Pre-draft measurables
| Height | Weight | Arm length | Hand span | Wingspan | 40-yard dash | 10-yard split | 20-yard split | 20-yard shuttle | Three-cone drill | Vertical jump | Broad jump |
| 6 ft 0+7⁄8 in (1.85 m) | 230 lb (104 kg) | 33 in (0.84 m) | 9+1⁄4 in (0.23 m) | 6 ft 8+1⁄4 in (2.04 m) | 4.76 s | 1.63 s | 2.76 s | 4.38 s | 7.21 s | 32.0 in (0.81 m) | 9 ft 6 in (2.90 m) |
All values from Pro Day

===Chicago Bears===
Morgan signed with the Chicago Bears of the National Football League (NFL) on May 11, 2018 after going undrafted in the 2018 NFL draft. He was released on May 14, 2018.

===Tennessee Titans===
Morgan was signed by the Tennessee Titans of the NFL on August 21, 2018. He was released on September 1, 2018.

===Arizona Hotshots===
Morgan played in eight games, starting three, for the Arizona Hotshots of the Alliance of American Football (AAF) in 2019, recording 58 tackles and one forced fumble.

===Seattle Sea Dragons===
Morgan appeared in five games for the Seattle Sea Dragons of the XFL in 2020, totaling 18 tackles and half of a sack.

===Edmonton Elks===
Morgan signed with the Edmonton Elks of the Canadian Football League (CFL) on July 1, 2021. He was placed on injured reserve on November 4, and activated from injured reserve on November 12, 2021. Overall, he dressed in 13 games, all starts, for the Elks in 2021, accumulating 66 tackles on defense, six special teams tackles, one sack and one forced fumble.

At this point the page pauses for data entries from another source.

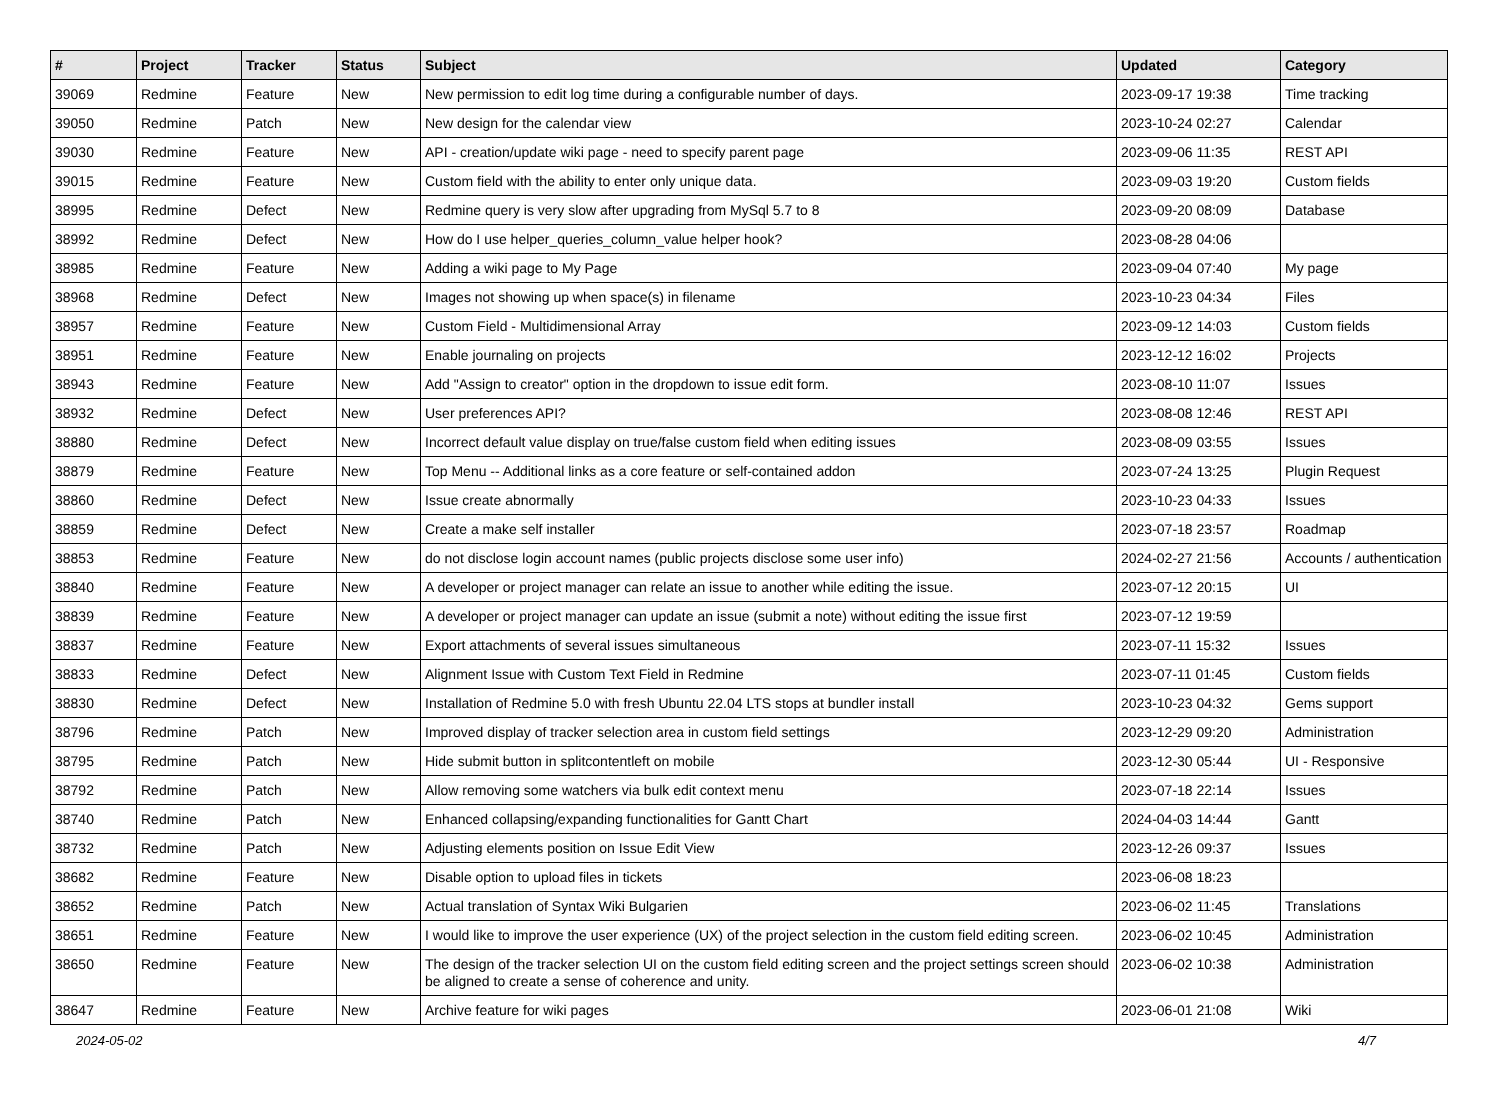| # | Project | Tracker | Status | Subject | Updated | Category |
| --- | --- | --- | --- | --- | --- | --- |
| 39069 | Redmine | Feature | New | New permission to edit log time during a configurable number of days. | 2023-09-17 19:38 | Time tracking |
| 39050 | Redmine | Patch | New | New design for the calendar view | 2023-10-24 02:27 | Calendar |
| 39030 | Redmine | Feature | New | API - creation/update wiki page - need to specify parent page | 2023-09-06 11:35 | REST API |
| 39015 | Redmine | Feature | New | Custom field with the ability to enter only unique data. | 2023-09-03 19:20 | Custom fields |
| 38995 | Redmine | Defect | New | Redmine query is very slow after upgrading from MySql 5.7 to 8 | 2023-09-20 08:09 | Database |
| 38992 | Redmine | Defect | New | How do I use helper_queries_column_value helper hook? | 2023-08-28 04:06 | |
| 38985 | Redmine | Feature | New | Adding a wiki page to My Page | 2023-09-04 07:40 | My page |
| 38968 | Redmine | Defect | New | Images not showing up when space(s) in filename | 2023-10-23 04:34 | Files |
| 38957 | Redmine | Feature | New | Custom Field - Multidimensional Array | 2023-09-12 14:03 | Custom fields |
| 38951 | Redmine | Feature | New | Enable journaling on projects | 2023-12-12 16:02 | Projects |
| 38943 | Redmine | Feature | New | Add "Assign to creator" option in the dropdown to issue edit form. | 2023-08-10 11:07 | Issues |
| 38932 | Redmine | Defect | New | User preferences API? | 2023-08-08 12:46 | REST API |
| 38880 | Redmine | Defect | New | Incorrect default value display on true/false custom field when editing issues | 2023-08-09 03:55 | Issues |
| 38879 | Redmine | Feature | New | Top Menu -- Additional links as a core feature or self-contained addon | 2023-07-24 13:25 | Plugin Request |
| 38860 | Redmine | Defect | New | Issue create abnormally | 2023-10-23 04:33 | Issues |
| 38859 | Redmine | Defect | New | Create a make self installer | 2023-07-18 23:57 | Roadmap |
| 38853 | Redmine | Feature | New | do not disclose login account names (public projects disclose some user info) | 2024-02-27 21:56 | Accounts / authentication |
| 38840 | Redmine | Feature | New | A developer or project manager can relate an issue to another while editing the issue. | 2023-07-12 20:15 | UI |
| 38839 | Redmine | Feature | New | A developer or project manager can update an issue (submit a note) without editing the issue first | 2023-07-12 19:59 | |
| 38837 | Redmine | Feature | New | Export attachments of several issues simultaneous | 2023-07-11 15:32 | Issues |
| 38833 | Redmine | Defect | New | Alignment Issue with Custom Text Field in Redmine | 2023-07-11 01:45 | Custom fields |
| 38830 | Redmine | Defect | New | Installation of Redmine 5.0 with fresh Ubuntu 22.04 LTS stops at bundler install | 2023-10-23 04:32 | Gems support |
| 38796 | Redmine | Patch | New | Improved display of tracker selection area in custom field settings | 2023-12-29 09:20 | Administration |
| 38795 | Redmine | Patch | New | Hide submit button in splitcontentleft on mobile | 2023-12-30 05:44 | UI - Responsive |
| 38792 | Redmine | Patch | New | Allow removing some watchers via bulk edit context menu | 2023-07-18 22:14 | Issues |
| 38740 | Redmine | Patch | New | Enhanced collapsing/expanding functionalities for Gantt Chart | 2024-04-03 14:44 | Gantt |
| 38732 | Redmine | Patch | New | Adjusting elements position on Issue Edit View | 2023-12-26 09:37 | Issues |
| 38682 | Redmine | Feature | New | Disable option to upload files in tickets | 2023-06-08 18:23 | |
| 38652 | Redmine | Patch | New | Actual translation of Syntax Wiki Bulgarien | 2023-06-02 11:45 | Translations |
| 38651 | Redmine | Feature | New | I would like to improve the user experience (UX) of the project selection in the custom field editing screen. | 2023-06-02 10:45 | Administration |
| 38650 | Redmine | Feature | New | The design of the tracker selection UI on the custom field editing screen and the project settings screen should be aligned to create a sense of coherence and unity. | 2023-06-02 10:38 | Administration |
| 38647 | Redmine | Feature | New | Archive feature for wiki pages | 2023-06-01 21:08 | Wiki |
2024-05-02 4/7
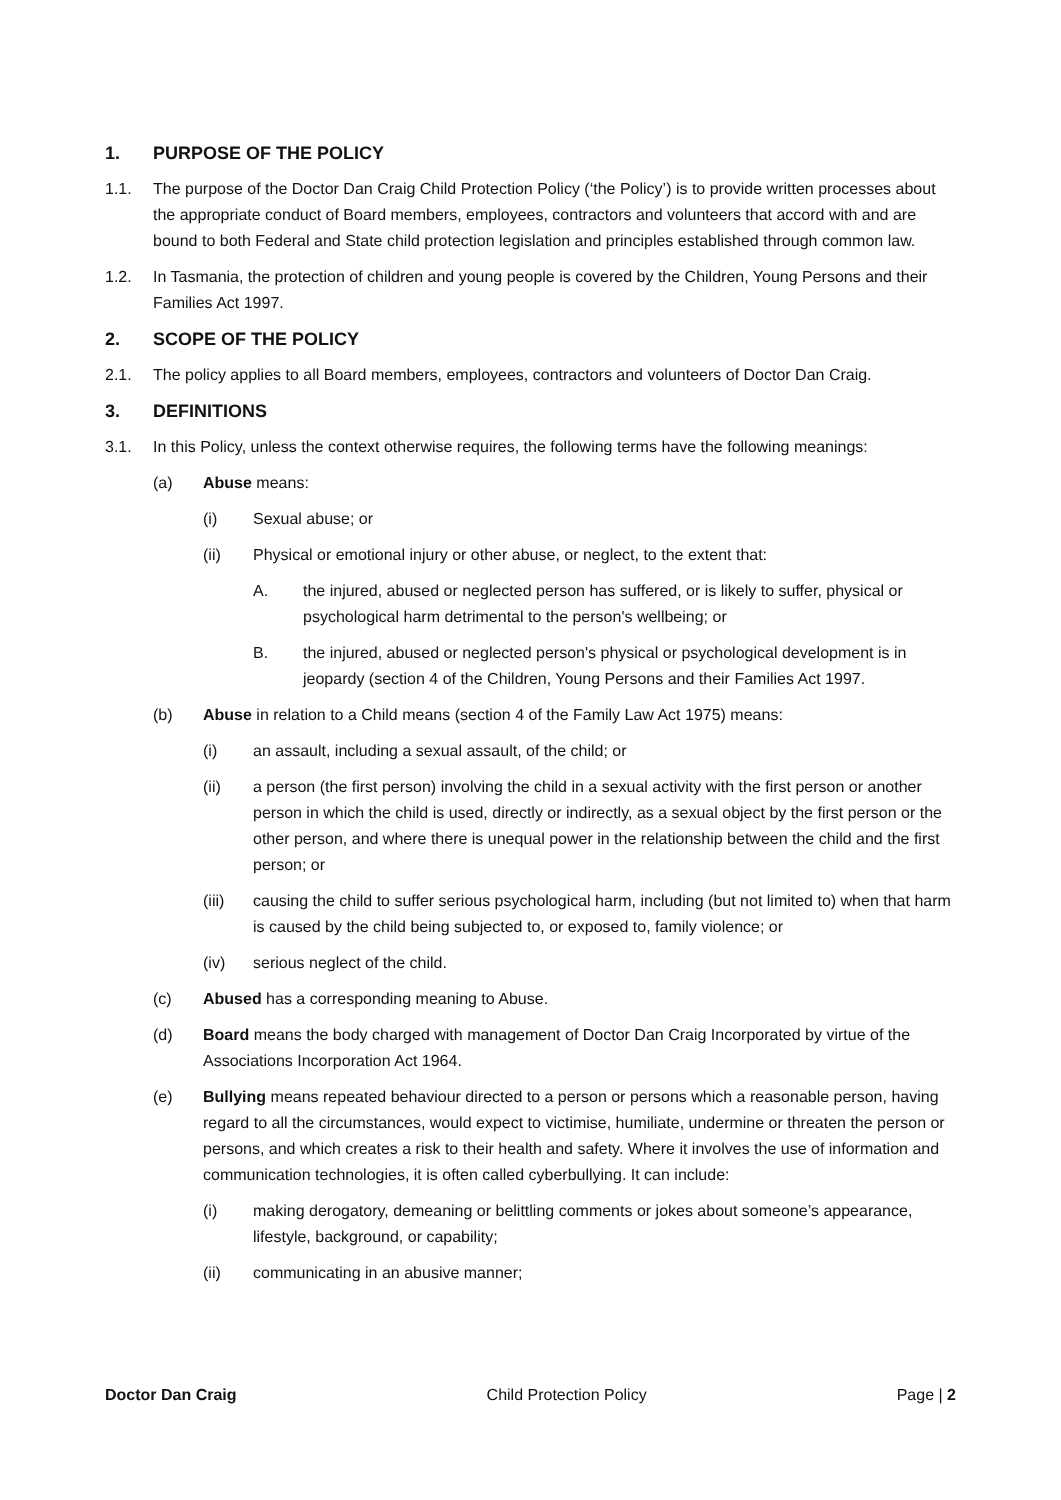1. PURPOSE OF THE POLICY
1.1. The purpose of the Doctor Dan Craig Child Protection Policy (‘the Policy’) is to provide written processes about the appropriate conduct of Board members, employees, contractors and volunteers that accord with and are bound to both Federal and State child protection legislation and principles established through common law.
1.2. In Tasmania, the protection of children and young people is covered by the Children, Young Persons and their Families Act 1997.
2. SCOPE OF THE POLICY
2.1. The policy applies to all Board members, employees, contractors and volunteers of Doctor Dan Craig.
3. DEFINITIONS
3.1. In this Policy, unless the context otherwise requires, the following terms have the following meanings:
(a) Abuse means:
(i) Sexual abuse; or
(ii) Physical or emotional injury or other abuse, or neglect, to the extent that:
A. the injured, abused or neglected person has suffered, or is likely to suffer, physical or psychological harm detrimental to the person's wellbeing; or
B. the injured, abused or neglected person's physical or psychological development is in jeopardy (section 4 of the Children, Young Persons and their Families Act 1997.
(b) Abuse in relation to a Child means (section 4 of the Family Law Act 1975) means:
(i) an assault, including a sexual assault, of the child; or
(ii) a person (the first person) involving the child in a sexual activity with the first person or another person in which the child is used, directly or indirectly, as a sexual object by the first person or the other person, and where there is unequal power in the relationship between the child and the first person; or
(iii) causing the child to suffer serious psychological harm, including (but not limited to) when that harm is caused by the child being subjected to, or exposed to, family violence; or
(iv) serious neglect of the child.
(c) Abused has a corresponding meaning to Abuse.
(d) Board means the body charged with management of Doctor Dan Craig Incorporated by virtue of the Associations Incorporation Act 1964.
(e) Bullying means repeated behaviour directed to a person or persons which a reasonable person, having regard to all the circumstances, would expect to victimise, humiliate, undermine or threaten the person or persons, and which creates a risk to their health and safety. Where it involves the use of information and communication technologies, it is often called cyberbullying. It can include:
(i) making derogatory, demeaning or belittling comments or jokes about someone’s appearance, lifestyle, background, or capability;
(ii) communicating in an abusive manner;
Doctor Dan Craig Child Protection Policy Page | 2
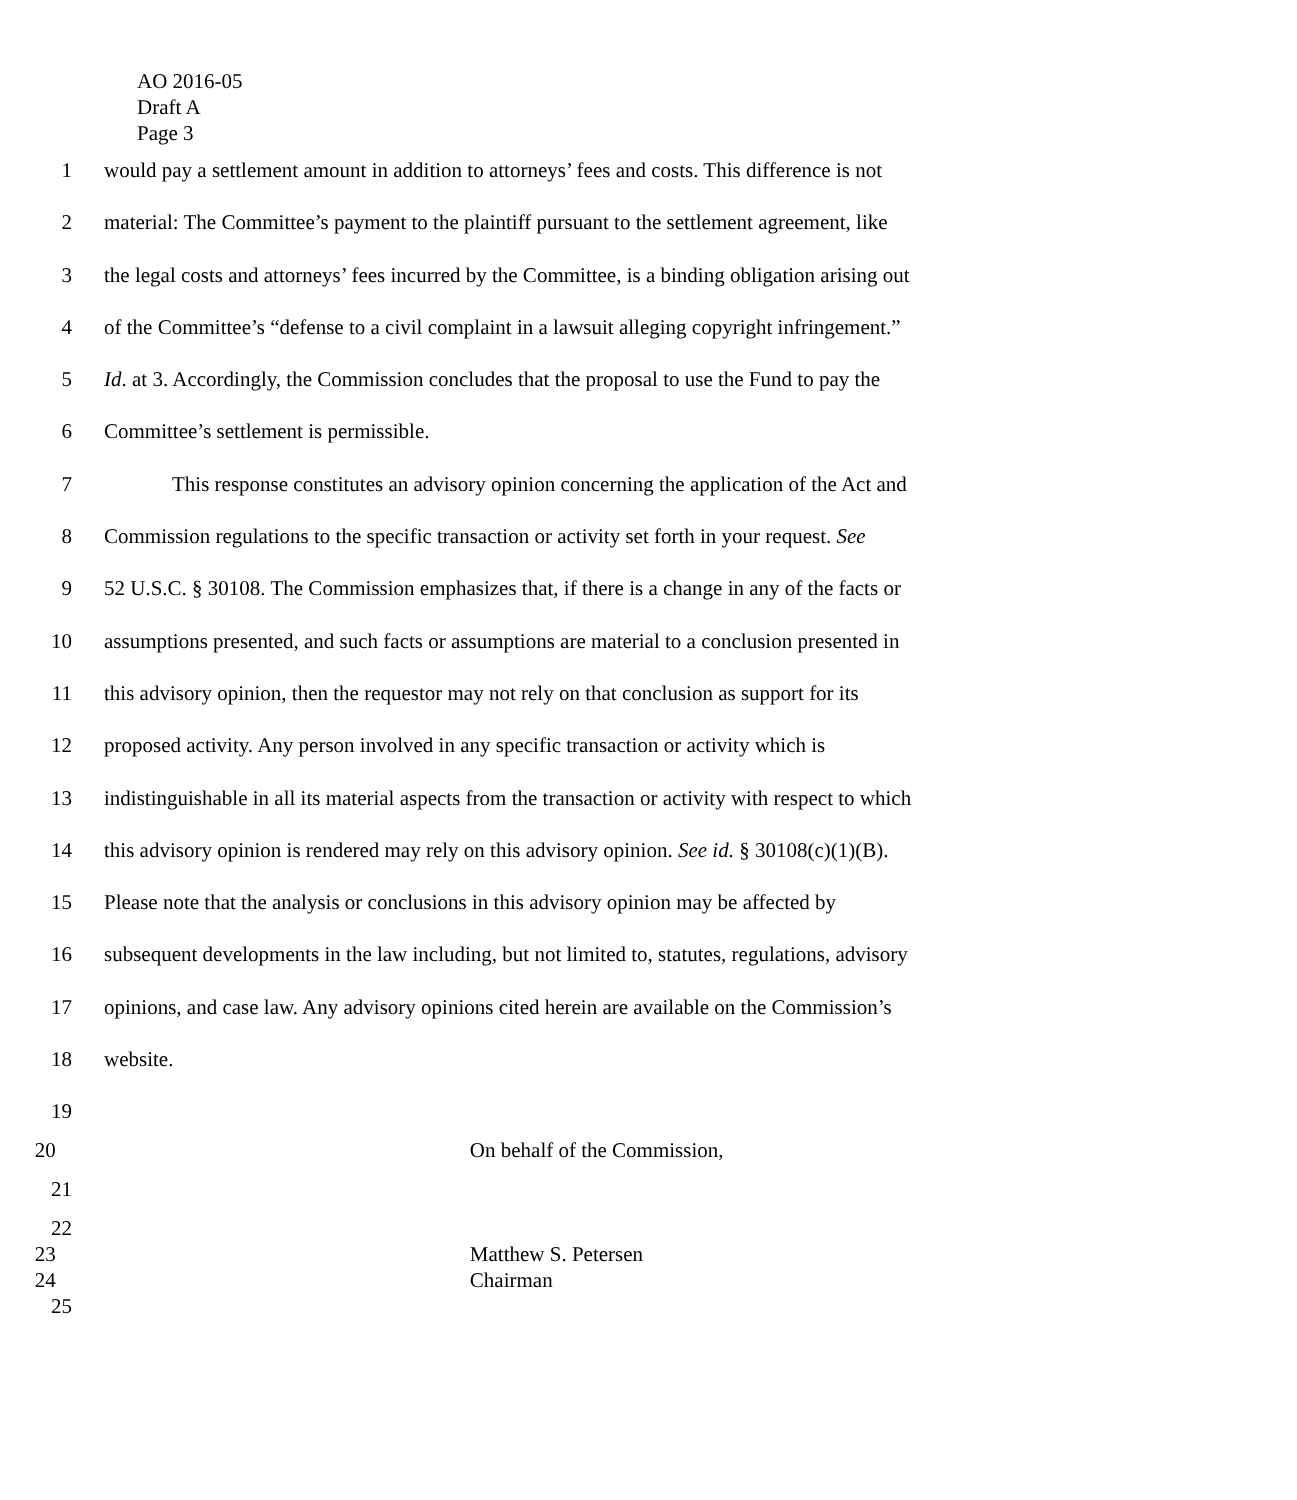AO 2016-05
Draft A
Page 3
1 would pay a settlement amount in addition to attorneys’ fees and costs. This difference is not
2 material: The Committee’s payment to the plaintiff pursuant to the settlement agreement, like
3 the legal costs and attorneys’ fees incurred by the Committee, is a binding obligation arising out
4 of the Committee’s “defense to a civil complaint in a lawsuit alleging copyright infringement.”
5 Id. at 3. Accordingly, the Commission concludes that the proposal to use the Fund to pay the
6 Committee’s settlement is permissible.
7 This response constitutes an advisory opinion concerning the application of the Act and
8 Commission regulations to the specific transaction or activity set forth in your request. See
9 52 U.S.C. § 30108. The Commission emphasizes that, if there is a change in any of the facts or
10 assumptions presented, and such facts or assumptions are material to a conclusion presented in
11 this advisory opinion, then the requestor may not rely on that conclusion as support for its
12 proposed activity. Any person involved in any specific transaction or activity which is
13 indistinguishable in all its material aspects from the transaction or activity with respect to which
14 this advisory opinion is rendered may rely on this advisory opinion. See id. § 30108(c)(1)(B).
15 Please note that the analysis or conclusions in this advisory opinion may be affected by
16 subsequent developments in the law including, but not limited to, statutes, regulations, advisory
17 opinions, and case law. Any advisory opinions cited herein are available on the Commission’s
18 website.
19
20 On behalf of the Commission,
21
22
23 Matthew S. Petersen
24 Chairman
25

Morgan was placed on injured reserve several times during the 2022 season. Overall, he dressed in six games, all starts, in 2022, recording 41 tackles on defense, one special teams tackle and one forced fumble.

Morgan signed a two-year extension with the Elks on January 26, 2023. He was placed on injured reserve twice in 2023. He dressed in 15 games, all starts, during the 2023 season, totaling 107 tackles on defense, four sacks and one interception. He finished second in the league in tackles despite missing three games. Morgan also became only the third player in team history to record over 100 tackles in a season.

===Ottawa Redblacks===
On December 27, 2025, it was announced that Morgan had been traded to the Ottawa Redblacks in exchange for a series of 2026 CFL draft picks.